### EXTRACTED TEXT
This is just a quick test to see whether any danish OMXC20 stocks are cointegrated. Daily adjusted closed prices from yahoo are used. Rows with missing prices are simply dropped for this quick test. The first way to test for cointegration is through statsmodels’ cointegration function. It’s a bit blackboxish and yields some relationships between some stocks. I also try the classical way i.e. estimate betas with a simple OLS, extract predictions from the linear combination and finally test for cointegration through ADF. This methods yields no relationships, however.
Packages Used
import pandas as pd
import numpy as np
import matplotlib.pyplot as plt
import yfinance as yf
import seaborn as sns
import statsmodels.api as sm
from statsmodels.tsa.stattools import adfuller
from statsmodels.tsa.stattools import coint
Preparation
adf = lambda s: adfuller(s, autolag='AIC')

Dataset excerpts:
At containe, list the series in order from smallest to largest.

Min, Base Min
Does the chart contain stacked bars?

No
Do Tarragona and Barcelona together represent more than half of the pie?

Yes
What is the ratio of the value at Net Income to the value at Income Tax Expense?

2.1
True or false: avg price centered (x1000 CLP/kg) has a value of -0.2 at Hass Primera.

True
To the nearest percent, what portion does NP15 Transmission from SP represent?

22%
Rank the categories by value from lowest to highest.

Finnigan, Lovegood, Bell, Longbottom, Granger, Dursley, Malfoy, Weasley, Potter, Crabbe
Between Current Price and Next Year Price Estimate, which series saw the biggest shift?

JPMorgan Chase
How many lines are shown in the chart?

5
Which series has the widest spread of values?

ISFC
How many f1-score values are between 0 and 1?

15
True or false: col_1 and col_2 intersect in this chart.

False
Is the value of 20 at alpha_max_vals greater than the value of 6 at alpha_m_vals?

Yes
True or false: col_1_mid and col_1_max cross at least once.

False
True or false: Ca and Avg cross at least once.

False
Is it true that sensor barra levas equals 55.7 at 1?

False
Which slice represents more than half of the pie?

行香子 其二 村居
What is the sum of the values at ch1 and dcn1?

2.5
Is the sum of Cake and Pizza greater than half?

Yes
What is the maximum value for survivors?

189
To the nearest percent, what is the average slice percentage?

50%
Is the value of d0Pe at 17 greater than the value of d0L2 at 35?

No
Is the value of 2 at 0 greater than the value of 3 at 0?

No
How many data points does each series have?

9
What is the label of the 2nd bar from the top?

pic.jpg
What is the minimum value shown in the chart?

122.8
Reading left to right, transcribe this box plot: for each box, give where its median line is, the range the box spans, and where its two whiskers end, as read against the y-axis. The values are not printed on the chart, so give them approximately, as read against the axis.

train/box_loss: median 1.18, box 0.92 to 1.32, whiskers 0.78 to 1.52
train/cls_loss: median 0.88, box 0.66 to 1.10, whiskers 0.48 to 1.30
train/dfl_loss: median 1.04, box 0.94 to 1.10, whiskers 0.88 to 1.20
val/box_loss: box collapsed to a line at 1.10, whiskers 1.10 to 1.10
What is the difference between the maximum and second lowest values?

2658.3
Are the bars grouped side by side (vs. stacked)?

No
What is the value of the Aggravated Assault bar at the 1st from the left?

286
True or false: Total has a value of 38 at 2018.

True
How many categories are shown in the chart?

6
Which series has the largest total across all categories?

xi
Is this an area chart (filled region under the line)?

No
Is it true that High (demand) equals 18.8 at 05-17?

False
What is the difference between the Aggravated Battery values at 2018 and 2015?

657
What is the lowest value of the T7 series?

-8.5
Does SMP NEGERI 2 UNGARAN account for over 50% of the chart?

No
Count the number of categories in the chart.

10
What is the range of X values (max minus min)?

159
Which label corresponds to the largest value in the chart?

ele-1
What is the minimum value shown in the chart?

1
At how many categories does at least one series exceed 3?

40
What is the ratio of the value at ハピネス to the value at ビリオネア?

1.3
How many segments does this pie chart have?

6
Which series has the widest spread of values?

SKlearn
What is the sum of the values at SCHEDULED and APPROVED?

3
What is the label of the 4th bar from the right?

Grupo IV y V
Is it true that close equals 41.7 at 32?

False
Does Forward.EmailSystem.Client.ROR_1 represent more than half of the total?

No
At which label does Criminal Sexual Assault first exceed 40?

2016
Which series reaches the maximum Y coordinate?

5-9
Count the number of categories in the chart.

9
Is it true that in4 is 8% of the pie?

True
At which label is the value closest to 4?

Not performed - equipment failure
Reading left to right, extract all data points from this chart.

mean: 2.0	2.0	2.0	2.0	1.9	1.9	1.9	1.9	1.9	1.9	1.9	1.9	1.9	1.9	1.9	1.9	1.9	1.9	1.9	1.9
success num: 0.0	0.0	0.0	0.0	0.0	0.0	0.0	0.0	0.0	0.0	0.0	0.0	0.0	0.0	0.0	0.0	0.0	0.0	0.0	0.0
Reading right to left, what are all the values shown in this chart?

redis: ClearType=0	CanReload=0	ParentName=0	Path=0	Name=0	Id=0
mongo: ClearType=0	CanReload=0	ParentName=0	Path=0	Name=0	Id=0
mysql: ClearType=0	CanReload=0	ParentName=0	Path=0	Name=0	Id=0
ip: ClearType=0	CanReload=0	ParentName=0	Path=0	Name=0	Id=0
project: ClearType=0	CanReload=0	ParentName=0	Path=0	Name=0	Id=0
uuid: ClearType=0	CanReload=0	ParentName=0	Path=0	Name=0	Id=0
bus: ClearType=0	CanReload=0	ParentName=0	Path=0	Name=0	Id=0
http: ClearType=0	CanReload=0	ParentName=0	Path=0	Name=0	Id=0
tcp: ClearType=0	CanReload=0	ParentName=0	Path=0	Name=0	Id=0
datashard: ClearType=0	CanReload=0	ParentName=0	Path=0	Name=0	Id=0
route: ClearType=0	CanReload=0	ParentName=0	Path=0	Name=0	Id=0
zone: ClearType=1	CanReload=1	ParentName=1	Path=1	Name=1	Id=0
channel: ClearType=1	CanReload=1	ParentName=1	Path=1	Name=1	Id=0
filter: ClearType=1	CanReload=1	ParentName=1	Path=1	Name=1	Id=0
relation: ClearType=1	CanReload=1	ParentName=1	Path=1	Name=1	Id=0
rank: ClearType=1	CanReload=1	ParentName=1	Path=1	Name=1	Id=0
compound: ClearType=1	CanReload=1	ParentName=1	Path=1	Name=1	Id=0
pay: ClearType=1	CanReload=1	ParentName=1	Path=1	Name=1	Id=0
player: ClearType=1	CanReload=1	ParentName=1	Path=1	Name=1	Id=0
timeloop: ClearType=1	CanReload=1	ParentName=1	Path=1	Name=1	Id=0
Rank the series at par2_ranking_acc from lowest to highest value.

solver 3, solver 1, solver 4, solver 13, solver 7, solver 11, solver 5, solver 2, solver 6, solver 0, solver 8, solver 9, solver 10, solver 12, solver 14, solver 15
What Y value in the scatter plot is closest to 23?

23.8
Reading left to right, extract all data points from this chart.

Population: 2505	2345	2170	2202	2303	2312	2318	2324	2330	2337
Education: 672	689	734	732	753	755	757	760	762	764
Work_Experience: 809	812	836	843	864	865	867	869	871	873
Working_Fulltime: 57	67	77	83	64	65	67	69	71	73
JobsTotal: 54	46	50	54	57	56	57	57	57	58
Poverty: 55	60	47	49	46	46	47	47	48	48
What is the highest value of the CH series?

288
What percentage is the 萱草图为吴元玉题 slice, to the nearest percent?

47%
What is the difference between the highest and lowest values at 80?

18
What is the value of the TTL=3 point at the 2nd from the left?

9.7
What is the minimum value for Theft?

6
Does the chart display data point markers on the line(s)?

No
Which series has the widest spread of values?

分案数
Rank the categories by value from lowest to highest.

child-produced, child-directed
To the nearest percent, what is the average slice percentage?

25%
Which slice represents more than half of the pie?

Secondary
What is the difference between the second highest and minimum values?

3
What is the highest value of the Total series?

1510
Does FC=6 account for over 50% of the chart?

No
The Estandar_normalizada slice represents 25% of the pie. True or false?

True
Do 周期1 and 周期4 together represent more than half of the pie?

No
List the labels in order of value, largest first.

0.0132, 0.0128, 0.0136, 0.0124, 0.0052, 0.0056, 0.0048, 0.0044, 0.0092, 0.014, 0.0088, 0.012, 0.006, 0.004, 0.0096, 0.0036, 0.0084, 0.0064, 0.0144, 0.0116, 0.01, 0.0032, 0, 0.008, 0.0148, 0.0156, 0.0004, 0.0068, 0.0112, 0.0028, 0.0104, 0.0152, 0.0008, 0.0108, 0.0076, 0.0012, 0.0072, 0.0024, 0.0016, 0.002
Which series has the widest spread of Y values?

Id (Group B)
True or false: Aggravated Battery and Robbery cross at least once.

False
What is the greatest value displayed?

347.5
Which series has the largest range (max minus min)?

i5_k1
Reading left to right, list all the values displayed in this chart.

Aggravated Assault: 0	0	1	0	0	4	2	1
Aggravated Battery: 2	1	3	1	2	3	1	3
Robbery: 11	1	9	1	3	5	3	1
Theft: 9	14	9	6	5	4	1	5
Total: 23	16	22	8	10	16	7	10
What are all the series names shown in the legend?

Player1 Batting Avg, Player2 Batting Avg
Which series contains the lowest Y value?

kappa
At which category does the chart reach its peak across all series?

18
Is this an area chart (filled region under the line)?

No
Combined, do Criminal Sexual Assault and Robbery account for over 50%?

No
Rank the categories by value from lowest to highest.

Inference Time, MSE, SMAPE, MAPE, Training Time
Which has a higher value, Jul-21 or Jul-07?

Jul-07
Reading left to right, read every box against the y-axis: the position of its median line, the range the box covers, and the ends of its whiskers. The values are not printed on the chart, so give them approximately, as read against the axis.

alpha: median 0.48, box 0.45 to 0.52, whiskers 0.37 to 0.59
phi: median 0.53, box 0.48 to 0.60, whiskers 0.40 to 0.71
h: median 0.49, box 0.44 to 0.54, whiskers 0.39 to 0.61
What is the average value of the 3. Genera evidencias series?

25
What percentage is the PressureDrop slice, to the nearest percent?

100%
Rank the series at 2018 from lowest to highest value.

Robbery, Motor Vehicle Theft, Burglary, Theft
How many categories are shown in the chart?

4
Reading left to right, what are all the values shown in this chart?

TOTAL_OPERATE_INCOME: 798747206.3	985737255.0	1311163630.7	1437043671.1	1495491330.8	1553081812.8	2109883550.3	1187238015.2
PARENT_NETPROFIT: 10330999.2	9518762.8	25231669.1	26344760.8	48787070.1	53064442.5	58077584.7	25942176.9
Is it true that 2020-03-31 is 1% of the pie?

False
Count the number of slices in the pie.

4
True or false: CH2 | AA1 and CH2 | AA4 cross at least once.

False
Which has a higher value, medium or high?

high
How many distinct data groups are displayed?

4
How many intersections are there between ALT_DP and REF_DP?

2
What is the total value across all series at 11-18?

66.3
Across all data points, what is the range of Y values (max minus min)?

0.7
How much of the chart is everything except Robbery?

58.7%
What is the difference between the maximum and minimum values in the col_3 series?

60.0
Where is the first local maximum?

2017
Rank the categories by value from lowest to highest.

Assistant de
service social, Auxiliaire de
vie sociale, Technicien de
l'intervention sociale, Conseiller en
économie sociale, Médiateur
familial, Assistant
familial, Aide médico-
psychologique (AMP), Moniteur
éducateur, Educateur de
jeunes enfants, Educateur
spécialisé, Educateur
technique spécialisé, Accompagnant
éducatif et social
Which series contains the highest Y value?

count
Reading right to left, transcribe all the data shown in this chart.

### TASK PROMPT
Continue the write-up on testing Danish OMXC20 stocks for cointegration, starting right after its last line.

### EXERCISE RESULT
p_val = lambda s: adfuller(s, autolag='AIC')[1]
# %%
data = yf.download("TRYG.CO CARL-B.CO DSV.CO NOVO-B.CO CHR.CO VWS.CO RBREW.CO AMBU-B.CO NZYM-B.CO FLS.CO MAERSK-A.CO SIM.CO PNDORA.CO MAERSK-B.CO COLO-B.CO ROCK-B.CO LUN.CO GN.CO DANSKE.CO JYSK.CO", start="2012-01-01", end="2019-11-27")
data = data['Adj Close'].dropna()
[*********************100%***********************] 20 of 20 completed
Correlation Heatmap
# %% Correlation heatmap
corr = data.corr()
ax = sns.heatmap(
corr,
vmin=-1, vmax=1, center=0,
cmap=sns.diverging_palette(20, 220, n=200),
square=True
)
ax.set_xticklabels(
ax.get_xticklabels(),
rotation=45,
horizontalalignment='right'
);
Tests For Cointegration (Method 1)
cointegrations = pd.DataFrame(np.zeros((200, 2)))
for i in range(0, 19):
y1 = data
y1 = y1.iloc[:,i]
for j in range(0, 19):
y2 = data
y2 = y2.drop([y1.name], axis=1)
y2 = y2.iloc[:,j]
if coint(y1, y2, trend='c', autolag="AIC")[1] <= 0.05:
print(y1.name, "&", y2.name, "is cointegrated")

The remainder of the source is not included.